# WHAT YOU SHOULD DO
For the entries that follow, restate word for word the line containing "29: (552, 367, 60.70)", the line containing "44: (247, 432, 29.60)", and every line that lies between them.

Start of DATA RECORDS

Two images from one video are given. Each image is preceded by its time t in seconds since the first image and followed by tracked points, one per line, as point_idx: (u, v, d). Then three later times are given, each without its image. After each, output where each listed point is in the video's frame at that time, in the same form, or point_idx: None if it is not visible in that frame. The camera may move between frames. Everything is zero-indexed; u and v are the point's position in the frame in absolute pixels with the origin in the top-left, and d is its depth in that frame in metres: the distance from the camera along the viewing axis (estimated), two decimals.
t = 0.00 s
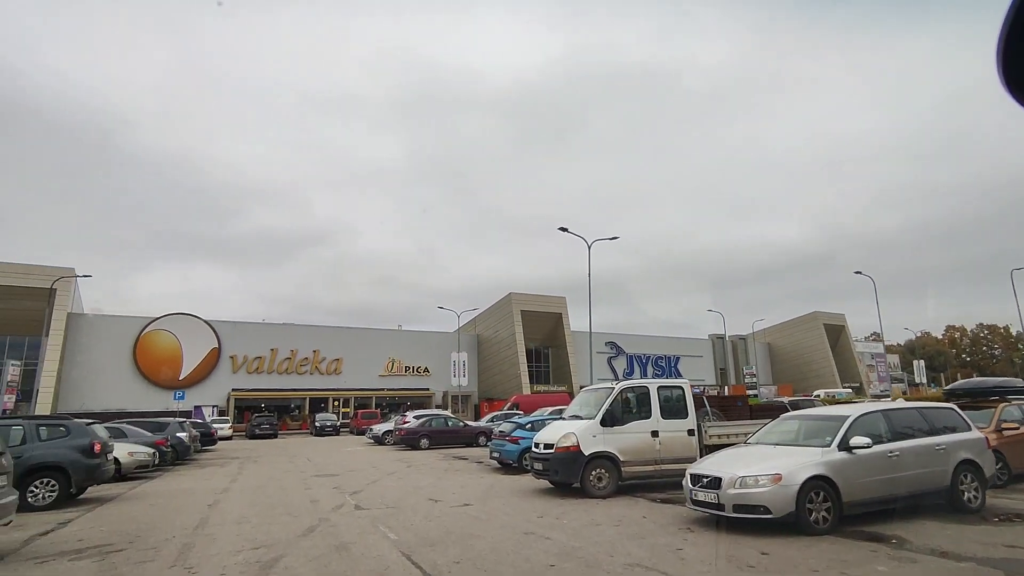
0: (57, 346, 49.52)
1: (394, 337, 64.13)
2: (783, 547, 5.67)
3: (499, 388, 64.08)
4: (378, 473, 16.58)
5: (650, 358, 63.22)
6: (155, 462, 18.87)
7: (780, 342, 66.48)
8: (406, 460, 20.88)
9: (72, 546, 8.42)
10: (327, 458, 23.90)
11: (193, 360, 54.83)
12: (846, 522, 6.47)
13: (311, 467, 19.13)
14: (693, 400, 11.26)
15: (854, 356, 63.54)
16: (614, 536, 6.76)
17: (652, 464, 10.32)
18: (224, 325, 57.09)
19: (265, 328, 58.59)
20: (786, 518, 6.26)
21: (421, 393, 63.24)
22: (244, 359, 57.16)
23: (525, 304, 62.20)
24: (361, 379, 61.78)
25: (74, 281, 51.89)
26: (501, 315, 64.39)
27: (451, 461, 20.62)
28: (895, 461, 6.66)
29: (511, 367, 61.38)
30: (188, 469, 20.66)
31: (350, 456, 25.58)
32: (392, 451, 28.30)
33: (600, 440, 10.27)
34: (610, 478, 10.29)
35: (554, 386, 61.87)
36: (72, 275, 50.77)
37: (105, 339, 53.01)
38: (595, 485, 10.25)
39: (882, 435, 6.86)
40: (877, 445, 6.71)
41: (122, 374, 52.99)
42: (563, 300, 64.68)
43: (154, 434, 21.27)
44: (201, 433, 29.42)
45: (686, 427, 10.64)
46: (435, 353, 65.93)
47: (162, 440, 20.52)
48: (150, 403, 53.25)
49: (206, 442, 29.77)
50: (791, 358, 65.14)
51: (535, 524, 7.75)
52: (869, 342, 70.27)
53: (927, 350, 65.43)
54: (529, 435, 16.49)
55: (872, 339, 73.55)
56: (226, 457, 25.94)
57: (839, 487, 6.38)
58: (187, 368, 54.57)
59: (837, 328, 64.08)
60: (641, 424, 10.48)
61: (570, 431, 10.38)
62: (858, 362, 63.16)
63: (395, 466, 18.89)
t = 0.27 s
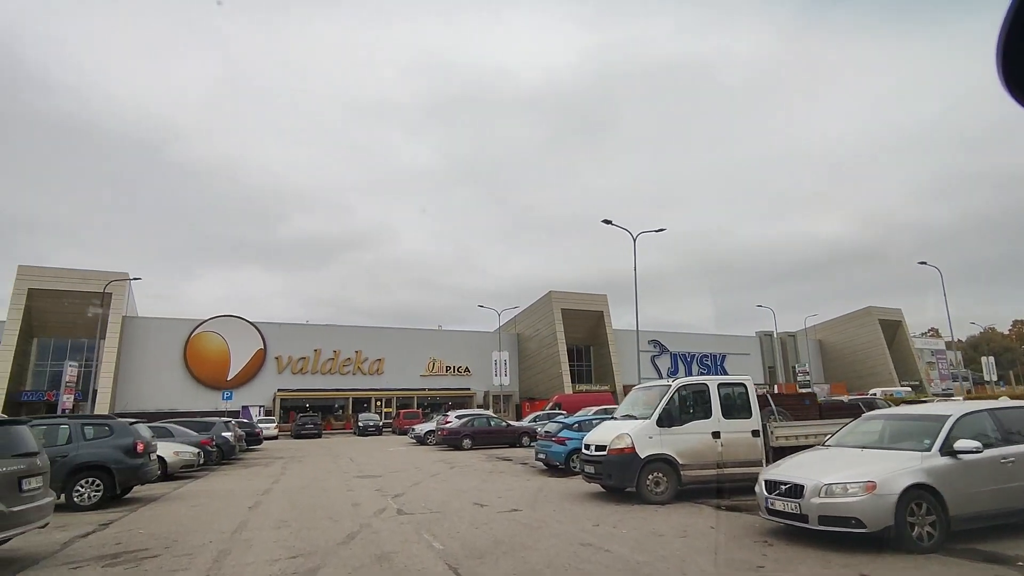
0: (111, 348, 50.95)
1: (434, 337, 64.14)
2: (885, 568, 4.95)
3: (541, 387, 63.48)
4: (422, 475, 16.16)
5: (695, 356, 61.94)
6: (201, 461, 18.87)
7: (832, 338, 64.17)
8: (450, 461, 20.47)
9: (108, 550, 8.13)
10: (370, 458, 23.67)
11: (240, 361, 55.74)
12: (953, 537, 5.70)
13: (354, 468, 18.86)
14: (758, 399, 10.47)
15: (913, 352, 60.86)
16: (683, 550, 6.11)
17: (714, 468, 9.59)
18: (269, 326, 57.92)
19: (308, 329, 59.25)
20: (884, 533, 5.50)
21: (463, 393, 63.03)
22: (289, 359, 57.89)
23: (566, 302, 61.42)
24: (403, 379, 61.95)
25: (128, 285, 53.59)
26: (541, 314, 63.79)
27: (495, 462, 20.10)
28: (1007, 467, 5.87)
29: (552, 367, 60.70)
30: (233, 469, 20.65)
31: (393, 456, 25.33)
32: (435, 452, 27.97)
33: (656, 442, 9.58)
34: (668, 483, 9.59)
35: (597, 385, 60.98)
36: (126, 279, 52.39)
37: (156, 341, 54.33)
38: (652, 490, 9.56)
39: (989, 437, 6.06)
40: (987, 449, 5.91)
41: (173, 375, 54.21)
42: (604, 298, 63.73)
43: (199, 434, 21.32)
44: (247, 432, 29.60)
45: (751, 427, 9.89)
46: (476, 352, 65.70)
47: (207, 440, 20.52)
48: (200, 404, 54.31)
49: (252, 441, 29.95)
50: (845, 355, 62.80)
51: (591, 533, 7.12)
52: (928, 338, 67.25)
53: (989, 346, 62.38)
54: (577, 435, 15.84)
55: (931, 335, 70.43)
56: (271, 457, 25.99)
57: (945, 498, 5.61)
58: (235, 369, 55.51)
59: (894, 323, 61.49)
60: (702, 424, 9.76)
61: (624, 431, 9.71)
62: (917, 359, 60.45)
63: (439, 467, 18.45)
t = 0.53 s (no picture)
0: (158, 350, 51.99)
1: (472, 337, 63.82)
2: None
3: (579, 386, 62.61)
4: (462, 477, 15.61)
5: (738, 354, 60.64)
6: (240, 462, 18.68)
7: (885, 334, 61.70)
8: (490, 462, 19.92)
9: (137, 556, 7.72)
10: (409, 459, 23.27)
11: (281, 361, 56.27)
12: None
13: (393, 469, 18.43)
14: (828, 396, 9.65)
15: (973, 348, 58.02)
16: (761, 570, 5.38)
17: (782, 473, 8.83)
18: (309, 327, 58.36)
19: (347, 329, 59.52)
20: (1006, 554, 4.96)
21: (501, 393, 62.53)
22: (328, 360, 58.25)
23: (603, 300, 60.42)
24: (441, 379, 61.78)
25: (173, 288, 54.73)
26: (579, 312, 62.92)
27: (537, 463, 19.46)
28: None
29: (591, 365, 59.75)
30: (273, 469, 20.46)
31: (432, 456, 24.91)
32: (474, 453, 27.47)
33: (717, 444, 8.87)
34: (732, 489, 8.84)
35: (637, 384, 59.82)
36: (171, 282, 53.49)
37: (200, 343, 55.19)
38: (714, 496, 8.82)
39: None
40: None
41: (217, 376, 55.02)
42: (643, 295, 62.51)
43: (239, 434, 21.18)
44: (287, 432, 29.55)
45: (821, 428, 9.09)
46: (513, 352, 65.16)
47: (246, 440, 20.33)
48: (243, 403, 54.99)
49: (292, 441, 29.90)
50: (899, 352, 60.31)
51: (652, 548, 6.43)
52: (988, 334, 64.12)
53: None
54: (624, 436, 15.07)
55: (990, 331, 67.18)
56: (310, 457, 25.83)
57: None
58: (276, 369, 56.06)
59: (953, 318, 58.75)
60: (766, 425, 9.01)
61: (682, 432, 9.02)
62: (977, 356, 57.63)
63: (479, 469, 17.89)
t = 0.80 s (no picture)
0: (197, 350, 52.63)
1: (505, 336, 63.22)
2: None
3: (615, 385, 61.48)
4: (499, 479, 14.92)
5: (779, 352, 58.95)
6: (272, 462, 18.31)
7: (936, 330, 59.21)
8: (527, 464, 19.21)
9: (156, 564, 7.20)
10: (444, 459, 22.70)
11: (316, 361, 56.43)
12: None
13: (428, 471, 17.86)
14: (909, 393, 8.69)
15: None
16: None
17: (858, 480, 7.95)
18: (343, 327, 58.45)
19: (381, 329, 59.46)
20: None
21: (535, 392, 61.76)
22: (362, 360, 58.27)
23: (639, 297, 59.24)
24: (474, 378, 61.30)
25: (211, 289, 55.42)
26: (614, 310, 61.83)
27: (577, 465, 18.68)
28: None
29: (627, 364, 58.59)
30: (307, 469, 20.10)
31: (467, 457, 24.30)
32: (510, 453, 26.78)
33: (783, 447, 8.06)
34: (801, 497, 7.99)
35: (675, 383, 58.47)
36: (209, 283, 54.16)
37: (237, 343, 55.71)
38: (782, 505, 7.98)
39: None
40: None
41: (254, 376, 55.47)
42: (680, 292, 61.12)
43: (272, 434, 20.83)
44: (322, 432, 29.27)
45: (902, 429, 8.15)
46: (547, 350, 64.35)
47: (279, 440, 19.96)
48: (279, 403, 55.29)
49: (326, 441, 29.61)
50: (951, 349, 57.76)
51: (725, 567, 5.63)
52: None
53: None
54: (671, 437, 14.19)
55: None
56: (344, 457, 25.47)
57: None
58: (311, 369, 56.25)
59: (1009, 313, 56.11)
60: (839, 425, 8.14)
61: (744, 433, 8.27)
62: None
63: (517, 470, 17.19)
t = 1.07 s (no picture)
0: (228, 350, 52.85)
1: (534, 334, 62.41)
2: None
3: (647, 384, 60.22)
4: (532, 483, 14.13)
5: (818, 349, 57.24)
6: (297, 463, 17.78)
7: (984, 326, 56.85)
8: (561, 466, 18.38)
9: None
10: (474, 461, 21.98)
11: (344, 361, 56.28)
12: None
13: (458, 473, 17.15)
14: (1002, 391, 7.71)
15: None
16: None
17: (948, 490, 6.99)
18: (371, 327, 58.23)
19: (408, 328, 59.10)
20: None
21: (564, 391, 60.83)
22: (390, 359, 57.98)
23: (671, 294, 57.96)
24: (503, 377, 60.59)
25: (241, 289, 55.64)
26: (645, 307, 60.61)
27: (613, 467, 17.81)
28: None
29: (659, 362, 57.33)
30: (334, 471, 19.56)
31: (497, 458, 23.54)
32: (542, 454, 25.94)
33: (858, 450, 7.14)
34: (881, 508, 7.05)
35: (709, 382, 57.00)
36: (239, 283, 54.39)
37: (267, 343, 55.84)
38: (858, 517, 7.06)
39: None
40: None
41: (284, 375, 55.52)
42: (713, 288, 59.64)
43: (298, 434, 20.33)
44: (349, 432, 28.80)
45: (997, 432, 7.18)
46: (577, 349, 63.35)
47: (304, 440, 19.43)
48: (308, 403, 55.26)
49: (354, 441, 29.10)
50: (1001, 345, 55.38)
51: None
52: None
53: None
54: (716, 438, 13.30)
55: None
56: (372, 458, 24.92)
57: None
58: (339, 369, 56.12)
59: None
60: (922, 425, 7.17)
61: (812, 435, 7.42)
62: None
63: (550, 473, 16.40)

End of DATA RECORDS
Start of DATA RECORDS

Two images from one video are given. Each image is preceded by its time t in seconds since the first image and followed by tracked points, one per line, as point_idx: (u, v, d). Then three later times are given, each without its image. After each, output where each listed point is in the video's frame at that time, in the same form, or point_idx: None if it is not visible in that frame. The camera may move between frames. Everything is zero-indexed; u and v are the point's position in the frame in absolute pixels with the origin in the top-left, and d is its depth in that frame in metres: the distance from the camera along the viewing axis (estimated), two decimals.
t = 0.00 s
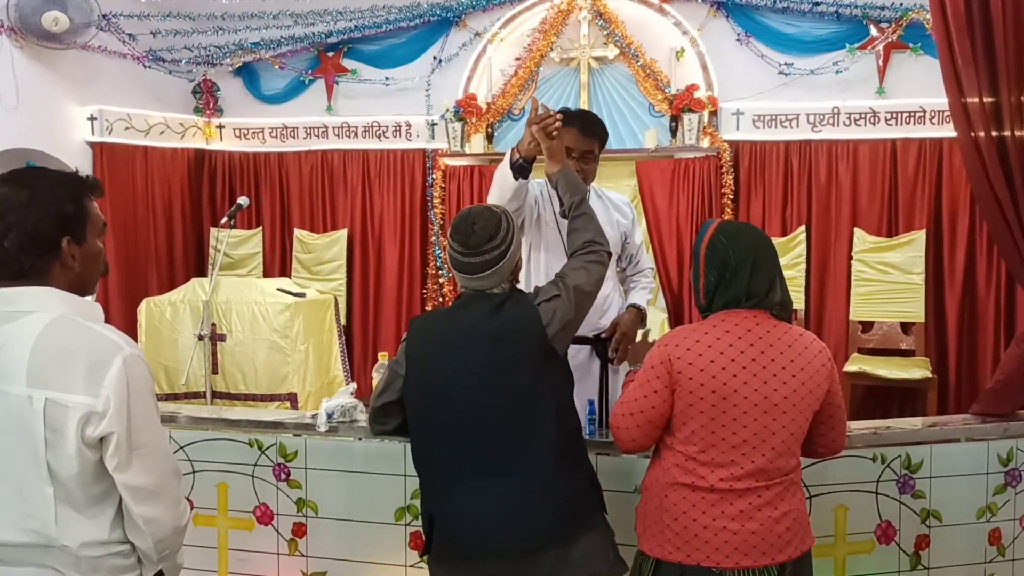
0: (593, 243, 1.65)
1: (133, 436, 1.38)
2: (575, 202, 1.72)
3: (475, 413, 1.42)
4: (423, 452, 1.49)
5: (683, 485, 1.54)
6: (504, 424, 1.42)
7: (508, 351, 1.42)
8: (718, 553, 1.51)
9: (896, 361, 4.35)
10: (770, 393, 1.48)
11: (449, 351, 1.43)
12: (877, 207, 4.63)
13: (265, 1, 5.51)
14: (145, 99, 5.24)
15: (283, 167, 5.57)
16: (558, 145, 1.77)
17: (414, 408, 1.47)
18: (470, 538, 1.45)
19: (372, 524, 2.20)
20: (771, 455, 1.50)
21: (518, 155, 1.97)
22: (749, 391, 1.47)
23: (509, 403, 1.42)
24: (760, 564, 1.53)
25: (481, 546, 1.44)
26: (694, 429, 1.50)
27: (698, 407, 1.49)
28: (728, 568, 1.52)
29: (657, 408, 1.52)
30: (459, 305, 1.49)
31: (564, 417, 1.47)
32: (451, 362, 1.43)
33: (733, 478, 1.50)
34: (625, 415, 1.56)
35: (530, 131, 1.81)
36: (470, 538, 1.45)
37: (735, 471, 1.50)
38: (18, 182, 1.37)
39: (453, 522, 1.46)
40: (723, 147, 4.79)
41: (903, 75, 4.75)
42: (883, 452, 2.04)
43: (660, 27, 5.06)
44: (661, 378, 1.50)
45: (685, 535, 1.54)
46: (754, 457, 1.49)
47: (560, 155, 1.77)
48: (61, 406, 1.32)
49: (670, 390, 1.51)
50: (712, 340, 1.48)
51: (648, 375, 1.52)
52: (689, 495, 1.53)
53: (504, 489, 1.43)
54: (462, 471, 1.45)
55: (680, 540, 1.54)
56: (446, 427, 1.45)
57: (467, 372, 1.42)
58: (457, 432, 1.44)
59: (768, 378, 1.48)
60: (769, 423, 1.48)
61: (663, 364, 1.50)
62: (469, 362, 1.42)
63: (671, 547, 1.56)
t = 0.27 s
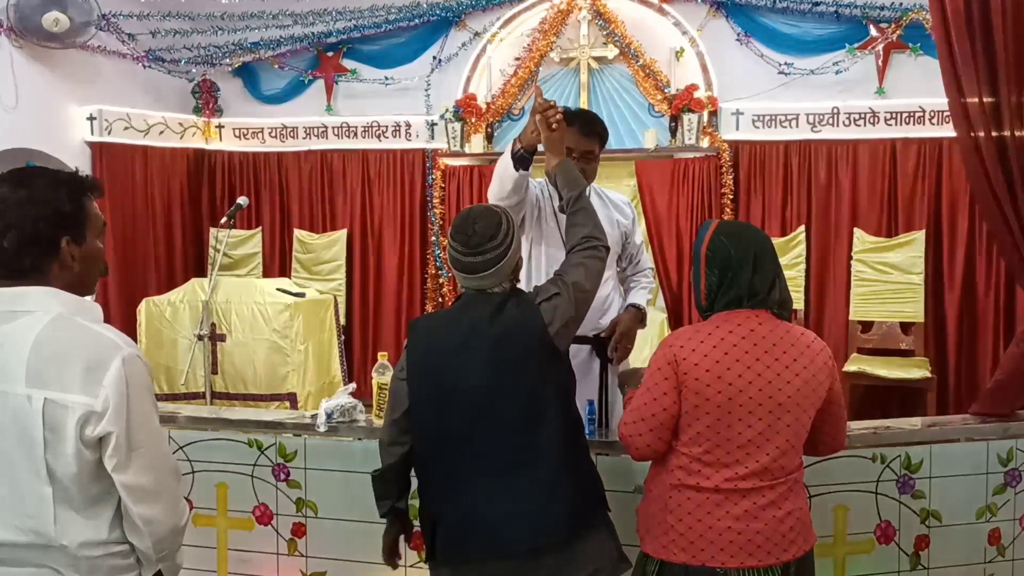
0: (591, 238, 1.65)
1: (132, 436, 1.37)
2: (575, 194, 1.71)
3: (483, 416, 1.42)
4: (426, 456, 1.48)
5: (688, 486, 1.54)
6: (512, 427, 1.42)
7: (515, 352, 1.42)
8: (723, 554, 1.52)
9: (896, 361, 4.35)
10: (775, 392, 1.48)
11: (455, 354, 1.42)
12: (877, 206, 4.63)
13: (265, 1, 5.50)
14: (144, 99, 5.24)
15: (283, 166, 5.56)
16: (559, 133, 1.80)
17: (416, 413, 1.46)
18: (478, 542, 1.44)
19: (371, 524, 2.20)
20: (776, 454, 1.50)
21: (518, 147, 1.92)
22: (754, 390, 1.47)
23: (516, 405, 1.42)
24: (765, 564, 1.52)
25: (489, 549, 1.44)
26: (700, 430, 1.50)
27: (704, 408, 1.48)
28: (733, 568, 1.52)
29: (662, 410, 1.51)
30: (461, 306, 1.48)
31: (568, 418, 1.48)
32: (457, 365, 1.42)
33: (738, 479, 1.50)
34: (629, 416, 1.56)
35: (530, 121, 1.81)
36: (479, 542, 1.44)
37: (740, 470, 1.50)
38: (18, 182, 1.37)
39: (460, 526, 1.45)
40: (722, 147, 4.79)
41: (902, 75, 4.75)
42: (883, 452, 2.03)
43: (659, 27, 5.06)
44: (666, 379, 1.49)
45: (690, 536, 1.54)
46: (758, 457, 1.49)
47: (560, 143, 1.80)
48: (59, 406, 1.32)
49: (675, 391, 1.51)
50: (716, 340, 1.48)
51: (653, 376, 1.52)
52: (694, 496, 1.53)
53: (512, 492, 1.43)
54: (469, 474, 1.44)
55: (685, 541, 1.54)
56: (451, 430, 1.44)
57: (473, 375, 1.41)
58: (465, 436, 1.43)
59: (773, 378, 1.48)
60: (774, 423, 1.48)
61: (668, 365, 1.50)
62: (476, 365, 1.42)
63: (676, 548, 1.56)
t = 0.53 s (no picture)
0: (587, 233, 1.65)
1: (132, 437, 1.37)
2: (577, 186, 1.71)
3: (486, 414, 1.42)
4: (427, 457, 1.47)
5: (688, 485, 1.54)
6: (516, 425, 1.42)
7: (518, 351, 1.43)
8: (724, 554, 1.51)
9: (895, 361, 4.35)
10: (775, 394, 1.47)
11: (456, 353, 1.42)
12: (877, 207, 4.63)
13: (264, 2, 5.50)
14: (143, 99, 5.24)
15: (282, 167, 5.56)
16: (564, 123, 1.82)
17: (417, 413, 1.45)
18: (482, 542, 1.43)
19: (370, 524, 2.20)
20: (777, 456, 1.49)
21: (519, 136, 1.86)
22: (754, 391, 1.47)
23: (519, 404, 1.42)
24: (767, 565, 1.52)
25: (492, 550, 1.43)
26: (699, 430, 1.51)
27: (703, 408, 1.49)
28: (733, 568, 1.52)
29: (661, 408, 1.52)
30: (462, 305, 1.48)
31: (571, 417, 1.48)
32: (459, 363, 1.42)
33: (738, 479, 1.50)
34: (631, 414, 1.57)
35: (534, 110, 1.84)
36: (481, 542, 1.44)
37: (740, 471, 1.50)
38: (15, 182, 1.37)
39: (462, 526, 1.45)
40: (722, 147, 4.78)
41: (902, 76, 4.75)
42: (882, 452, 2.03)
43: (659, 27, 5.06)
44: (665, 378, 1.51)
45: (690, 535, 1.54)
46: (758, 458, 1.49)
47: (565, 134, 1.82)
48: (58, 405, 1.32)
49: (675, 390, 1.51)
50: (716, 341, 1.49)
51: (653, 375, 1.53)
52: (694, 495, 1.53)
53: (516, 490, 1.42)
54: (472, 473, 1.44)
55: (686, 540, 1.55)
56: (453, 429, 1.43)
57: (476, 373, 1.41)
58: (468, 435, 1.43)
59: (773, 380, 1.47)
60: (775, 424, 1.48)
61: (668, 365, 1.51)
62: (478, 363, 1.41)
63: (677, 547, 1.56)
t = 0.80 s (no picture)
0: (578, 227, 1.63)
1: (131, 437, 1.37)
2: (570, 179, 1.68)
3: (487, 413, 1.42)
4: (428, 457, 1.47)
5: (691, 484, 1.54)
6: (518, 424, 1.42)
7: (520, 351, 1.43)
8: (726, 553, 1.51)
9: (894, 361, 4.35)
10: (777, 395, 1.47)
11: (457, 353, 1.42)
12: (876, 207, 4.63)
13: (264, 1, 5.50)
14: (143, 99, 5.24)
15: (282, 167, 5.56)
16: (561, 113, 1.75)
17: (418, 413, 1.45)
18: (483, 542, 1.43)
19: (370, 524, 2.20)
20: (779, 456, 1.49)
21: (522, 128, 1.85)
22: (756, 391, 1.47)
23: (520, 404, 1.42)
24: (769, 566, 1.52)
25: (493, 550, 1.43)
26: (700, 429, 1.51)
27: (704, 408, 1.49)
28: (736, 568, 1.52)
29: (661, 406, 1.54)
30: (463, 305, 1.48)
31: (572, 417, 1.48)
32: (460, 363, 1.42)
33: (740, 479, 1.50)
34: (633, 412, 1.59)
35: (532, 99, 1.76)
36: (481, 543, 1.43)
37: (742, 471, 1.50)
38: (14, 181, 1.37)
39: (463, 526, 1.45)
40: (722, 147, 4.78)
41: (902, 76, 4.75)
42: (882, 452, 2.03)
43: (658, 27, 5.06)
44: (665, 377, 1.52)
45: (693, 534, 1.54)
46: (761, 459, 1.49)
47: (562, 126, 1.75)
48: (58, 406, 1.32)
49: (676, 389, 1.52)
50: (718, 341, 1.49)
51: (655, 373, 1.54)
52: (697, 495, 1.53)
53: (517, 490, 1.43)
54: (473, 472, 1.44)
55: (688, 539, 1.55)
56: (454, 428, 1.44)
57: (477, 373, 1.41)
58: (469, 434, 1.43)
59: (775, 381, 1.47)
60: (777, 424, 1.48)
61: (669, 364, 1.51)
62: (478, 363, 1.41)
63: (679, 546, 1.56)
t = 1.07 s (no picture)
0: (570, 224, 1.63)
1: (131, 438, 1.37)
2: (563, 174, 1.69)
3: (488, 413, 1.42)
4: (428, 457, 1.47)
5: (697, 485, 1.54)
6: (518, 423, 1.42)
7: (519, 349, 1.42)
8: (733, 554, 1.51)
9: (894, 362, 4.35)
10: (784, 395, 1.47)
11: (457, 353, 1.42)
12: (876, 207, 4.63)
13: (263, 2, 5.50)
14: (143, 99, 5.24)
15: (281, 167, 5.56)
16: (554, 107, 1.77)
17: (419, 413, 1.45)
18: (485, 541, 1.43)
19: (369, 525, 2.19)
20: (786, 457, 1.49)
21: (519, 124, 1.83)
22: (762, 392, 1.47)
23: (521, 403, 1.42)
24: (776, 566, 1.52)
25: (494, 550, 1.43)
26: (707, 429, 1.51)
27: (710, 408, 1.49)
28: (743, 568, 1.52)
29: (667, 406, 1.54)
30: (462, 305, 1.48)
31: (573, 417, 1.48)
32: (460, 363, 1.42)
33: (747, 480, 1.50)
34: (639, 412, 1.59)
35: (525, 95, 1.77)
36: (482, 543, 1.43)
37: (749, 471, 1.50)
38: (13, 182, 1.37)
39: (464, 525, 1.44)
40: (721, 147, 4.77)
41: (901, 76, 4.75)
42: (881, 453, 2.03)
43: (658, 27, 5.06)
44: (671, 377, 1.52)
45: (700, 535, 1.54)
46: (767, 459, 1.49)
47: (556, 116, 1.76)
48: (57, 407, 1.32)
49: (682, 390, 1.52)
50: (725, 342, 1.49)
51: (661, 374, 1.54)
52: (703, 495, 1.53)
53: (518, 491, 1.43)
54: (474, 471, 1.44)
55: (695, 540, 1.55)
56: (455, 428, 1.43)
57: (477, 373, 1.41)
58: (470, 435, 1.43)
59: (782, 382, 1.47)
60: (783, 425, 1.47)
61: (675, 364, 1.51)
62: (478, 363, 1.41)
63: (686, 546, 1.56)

End of DATA RECORDS

# SOLUTION FOR THIS EXERCISE
29: (552, 367, 60.70)
30: (233, 469, 20.65)
31: (393, 456, 25.33)
32: (435, 452, 27.97)
33: (656, 442, 9.58)
34: (668, 483, 9.59)
35: (597, 385, 60.98)
36: (126, 279, 52.39)
37: (156, 341, 54.33)
38: (652, 490, 9.56)
39: (989, 437, 6.06)
40: (987, 449, 5.91)
41: (173, 375, 54.21)
42: (604, 298, 63.73)
43: (199, 434, 21.32)
44: (247, 432, 29.60)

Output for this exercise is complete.